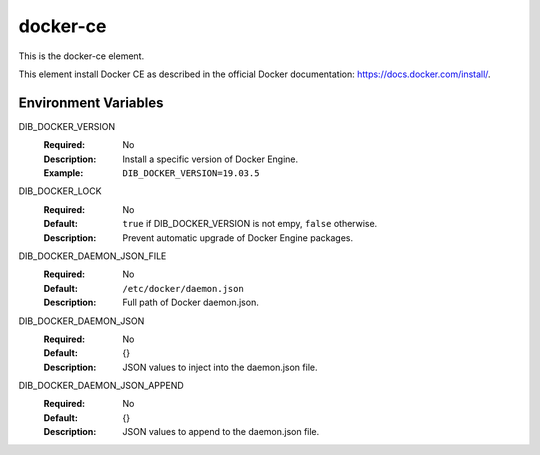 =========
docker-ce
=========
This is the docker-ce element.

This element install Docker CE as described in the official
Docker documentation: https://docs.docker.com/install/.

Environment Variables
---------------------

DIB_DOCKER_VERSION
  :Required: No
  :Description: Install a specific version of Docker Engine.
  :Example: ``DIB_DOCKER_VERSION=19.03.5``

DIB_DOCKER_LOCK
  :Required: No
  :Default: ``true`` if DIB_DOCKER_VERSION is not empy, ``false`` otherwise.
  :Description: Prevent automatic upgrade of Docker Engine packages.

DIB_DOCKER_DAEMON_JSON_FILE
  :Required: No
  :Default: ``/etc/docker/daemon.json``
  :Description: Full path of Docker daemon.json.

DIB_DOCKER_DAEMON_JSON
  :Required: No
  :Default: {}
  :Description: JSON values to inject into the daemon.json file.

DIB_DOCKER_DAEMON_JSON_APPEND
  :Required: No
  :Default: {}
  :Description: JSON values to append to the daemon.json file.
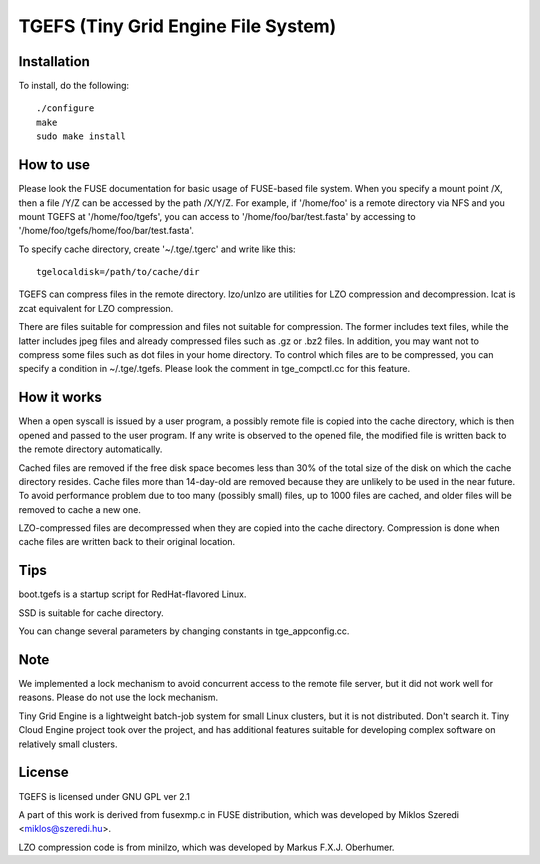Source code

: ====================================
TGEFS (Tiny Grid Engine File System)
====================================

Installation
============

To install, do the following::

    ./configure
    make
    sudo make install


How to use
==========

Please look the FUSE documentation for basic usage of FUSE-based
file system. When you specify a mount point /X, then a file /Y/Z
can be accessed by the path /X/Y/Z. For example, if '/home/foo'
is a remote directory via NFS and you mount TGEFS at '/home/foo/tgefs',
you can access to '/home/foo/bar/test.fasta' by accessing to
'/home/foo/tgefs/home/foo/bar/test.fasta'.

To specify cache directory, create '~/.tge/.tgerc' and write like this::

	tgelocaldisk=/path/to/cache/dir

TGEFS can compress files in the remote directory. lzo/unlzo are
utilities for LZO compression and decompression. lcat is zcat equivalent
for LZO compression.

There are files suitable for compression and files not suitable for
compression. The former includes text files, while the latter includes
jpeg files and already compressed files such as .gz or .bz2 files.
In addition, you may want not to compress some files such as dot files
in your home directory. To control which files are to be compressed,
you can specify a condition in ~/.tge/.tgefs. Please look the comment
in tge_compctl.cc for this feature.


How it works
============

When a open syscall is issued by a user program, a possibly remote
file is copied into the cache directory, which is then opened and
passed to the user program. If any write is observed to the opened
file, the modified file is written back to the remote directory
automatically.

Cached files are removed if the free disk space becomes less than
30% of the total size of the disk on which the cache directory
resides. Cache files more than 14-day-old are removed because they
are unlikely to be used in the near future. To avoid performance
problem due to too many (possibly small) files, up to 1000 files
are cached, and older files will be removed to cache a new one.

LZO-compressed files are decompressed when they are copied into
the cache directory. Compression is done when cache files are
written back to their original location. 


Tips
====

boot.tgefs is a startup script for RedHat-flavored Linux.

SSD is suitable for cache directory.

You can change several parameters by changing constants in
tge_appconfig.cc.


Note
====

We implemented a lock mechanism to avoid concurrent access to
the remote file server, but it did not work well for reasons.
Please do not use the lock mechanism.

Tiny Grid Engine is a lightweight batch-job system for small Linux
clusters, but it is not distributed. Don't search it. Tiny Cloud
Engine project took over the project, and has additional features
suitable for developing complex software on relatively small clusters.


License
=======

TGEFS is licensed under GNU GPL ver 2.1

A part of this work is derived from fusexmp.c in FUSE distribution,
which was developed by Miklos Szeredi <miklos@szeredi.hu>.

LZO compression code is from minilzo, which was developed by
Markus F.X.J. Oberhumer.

****************

● TASK TO CARRY OUT: Set down the lines of the records above exactly, apart from the pictures.

● REPLY:
 =========
docker-ce
=========
This is the docker-ce element.

This element install Docker CE as described in the official
Docker documentation: https://docs.docker.com/install/.

Environment Variables
---------------------

DIB_DOCKER_VERSION
  :Required: No
  :Description: Install a specific version of Docker Engine.
  :Example: ``DIB_DOCKER_VERSION=19.03.5``

DIB_DOCKER_LOCK
  :Required: No
  :Default: ``true`` if DIB_DOCKER_VERSION is not empy, ``false`` otherwise.
  :Description: Prevent automatic upgrade of Docker Engine packages.

DIB_DOCKER_DAEMON_JSON_FILE
  :Required: No
  :Default: ``/etc/docker/daemon.json``
  :Description: Full path of Docker daemon.json.

DIB_DOCKER_DAEMON_JSON
  :Required: No
  :Default: {}
  :Description: JSON values to inject into the daemon.json file.

DIB_DOCKER_DAEMON_JSON_APPEND
  :Required: No
  :Default: {}
  :Description: JSON values to append to the daemon.json file.
Source code

: ====================================
TGEFS (Tiny Grid Engine File System)
====================================

Installation
============

To install, do the following::

    ./configure
    make
    sudo make install


How to use
==========

Please look the FUSE documentation for basic usage of FUSE-based
file system. When you specify a mount point /X, then a file /Y/Z
can be accessed by the path /X/Y/Z. For example, if '/home/foo'
is a remote directory via NFS and you mount TGEFS at '/home/foo/tgefs',
you can access to '/home/foo/bar/test.fasta' by accessing to
'/home/foo/tgefs/home/foo/bar/test.fasta'.

To specify cache directory, create '~/.tge/.tgerc' and write like this::

	tgelocaldisk=/path/to/cache/dir

TGEFS can compress files in the remote directory. lzo/unlzo are
utilities for LZO compression and decompression. lcat is zcat equivalent
for LZO compression.

There are files suitable for compression and files not suitable for
compression. The former includes text files, while the latter includes
jpeg files and already compressed files such as .gz or .bz2 files.
In addition, you may want not to compress some files such as dot files
in your home directory. To control which files are to be compressed,
you can specify a condition in ~/.tge/.tgefs. Please look the comment
in tge_compctl.cc for this feature.


How it works
============

When a open syscall is issued by a user program, a possibly remote
file is copied into the cache directory, which is then opened and
passed to the user program. If any write is observed to the opened
file, the modified file is written back to the remote directory
automatically.

Cached files are removed if the free disk space becomes less than
30% of the total size of the disk on which the cache directory
resides. Cache files more than 14-day-old are removed because they
are unlikely to be used in the near future. To avoid performance
problem due to too many (possibly small) files, up to 1000 files
are cached, and older files will be removed to cache a new one.

LZO-compressed files are decompressed when they are copied into
the cache directory. Compression is done when cache files are
written back to their original location. 


Tips
====

boot.tgefs is a startup script for RedHat-flavored Linux.

SSD is suitable for cache directory.

You can change several parameters by changing constants in
tge_appconfig.cc.


Note
====

We implemented a lock mechanism to avoid concurrent access to
the remote file server, but it did not work well for reasons.
Please do not use the lock mechanism.

Tiny Grid Engine is a lightweight batch-job system for small Linux
clusters, but it is not distributed. Don't search it. Tiny Cloud
Engine project took over the project, and has additional features
suitable for developing complex software on relatively small clusters.


License
=======

TGEFS is licensed under GNU GPL ver 2.1

A part of this work is derived from fusexmp.c in FUSE distribution,
which was developed by Miklos Szeredi <miklos@szeredi.hu>.

LZO compression code is from minilzo, which was developed by
Markus F.X.J. Oberhumer.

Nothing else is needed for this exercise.